Blake plants a kiss on our daughter’s chubby chocolate cheeks. “Tell Mommy, she’s worryin’ for nothin’.”

 

“Don’t use the child to cheer me up.”

 

He chuckles and shakes his head at me. “That’s exactly what children are for.”

 

I glare at his response.

 

“Come on, Angel,” his voice sweetly encourages. “Jacqueline and I will listen to you play. Won’t we?” She coos at him. “See. She’s excited too.”

 

With my hand leaned on the edge of her crib, I argue, “Don’t you have work you should be doing? Shouldn’t you be working while I hold her?”

 

He shakes his head. “Nah…Dani’s got everything under control. We all agree I should continue on with the formal networking while she handles events in the field.”

 

Giving up his role as the face of Runt’s Beer was easier than I predicted. Apparently, being a good husband and father were more important to him. While the company has grown exponentially in a short amount of time, he’s handled the changes smoothly. I was worried not mingling with the day to day consumer would wear on his spirit, but he proved just how capable of change he was almost instantly. After finding out we were pregnant, J.T. offered him a higher role, in which he would be pitching the product to bigger buyers rather than the average person.
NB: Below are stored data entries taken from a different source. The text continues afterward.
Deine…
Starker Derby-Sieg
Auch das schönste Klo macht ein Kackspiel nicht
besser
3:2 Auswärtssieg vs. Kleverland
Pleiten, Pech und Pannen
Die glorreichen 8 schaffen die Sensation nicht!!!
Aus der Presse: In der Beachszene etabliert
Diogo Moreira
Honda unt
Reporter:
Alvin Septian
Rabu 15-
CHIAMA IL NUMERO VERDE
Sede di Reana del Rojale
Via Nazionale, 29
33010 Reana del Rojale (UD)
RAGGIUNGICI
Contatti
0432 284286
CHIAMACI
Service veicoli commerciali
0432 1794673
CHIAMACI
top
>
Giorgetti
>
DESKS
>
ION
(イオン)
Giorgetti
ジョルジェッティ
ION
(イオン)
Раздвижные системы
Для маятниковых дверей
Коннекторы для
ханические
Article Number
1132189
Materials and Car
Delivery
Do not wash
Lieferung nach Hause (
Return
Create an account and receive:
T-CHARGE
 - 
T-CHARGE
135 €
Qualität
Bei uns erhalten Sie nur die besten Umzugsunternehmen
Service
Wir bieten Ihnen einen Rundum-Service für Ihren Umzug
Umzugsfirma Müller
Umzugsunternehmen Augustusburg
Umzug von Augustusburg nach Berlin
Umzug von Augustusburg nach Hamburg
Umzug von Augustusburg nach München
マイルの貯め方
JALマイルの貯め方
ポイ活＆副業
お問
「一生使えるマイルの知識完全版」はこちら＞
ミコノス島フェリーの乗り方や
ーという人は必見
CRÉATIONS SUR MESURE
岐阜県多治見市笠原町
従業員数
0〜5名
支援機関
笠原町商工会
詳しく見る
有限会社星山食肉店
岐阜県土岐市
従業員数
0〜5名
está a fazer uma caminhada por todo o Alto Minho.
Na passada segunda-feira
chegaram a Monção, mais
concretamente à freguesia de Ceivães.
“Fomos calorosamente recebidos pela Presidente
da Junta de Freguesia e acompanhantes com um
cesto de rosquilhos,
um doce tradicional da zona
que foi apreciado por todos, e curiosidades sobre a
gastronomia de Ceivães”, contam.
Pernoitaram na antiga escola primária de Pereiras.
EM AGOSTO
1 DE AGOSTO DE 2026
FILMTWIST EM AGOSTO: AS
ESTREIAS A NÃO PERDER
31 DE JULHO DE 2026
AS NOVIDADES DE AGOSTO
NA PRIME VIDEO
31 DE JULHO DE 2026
He grabbed the task by both arms and threw himself into it. He practiced pitches on me between my practicing of sets. We stayed up late together tweaking one another’s crafts until we were each confident in the results. It turns out Blake’s a natural fit and has had an impressive success rate. He’s irresistible…I hope Jacqueline gets his social skills and not mine.

 

The three of us exit her white and purple painted room together.

 

Blake settles himself on the corner of the couch with her cradled tightly in his arms. He continues talking to her, telling her all the things he thinks are amazing about my playing, while joking her love of popular music will come from him.

 

It’s true. Even years later, it’s his devotion to the radio that keeps any of my knowledge about it relevant.

 

I sit in my chair with my cello gripped tight and my eyes still on them.

 

As soon as he looks up, my heart skips a beat.

 

We’ve been together for almost three years and it still only takes one glance from him to make it do that. We used to share in similar silent worries about being enough for the other, but after I made the choice to have him as my future, costing me my parents, those fears disappeared. Every time I look into his bright brown eyes, the same bright brown ones he gave our daughter, I know this is the life I was always meant to lead. This is heaven and he is my angel as much as I am his.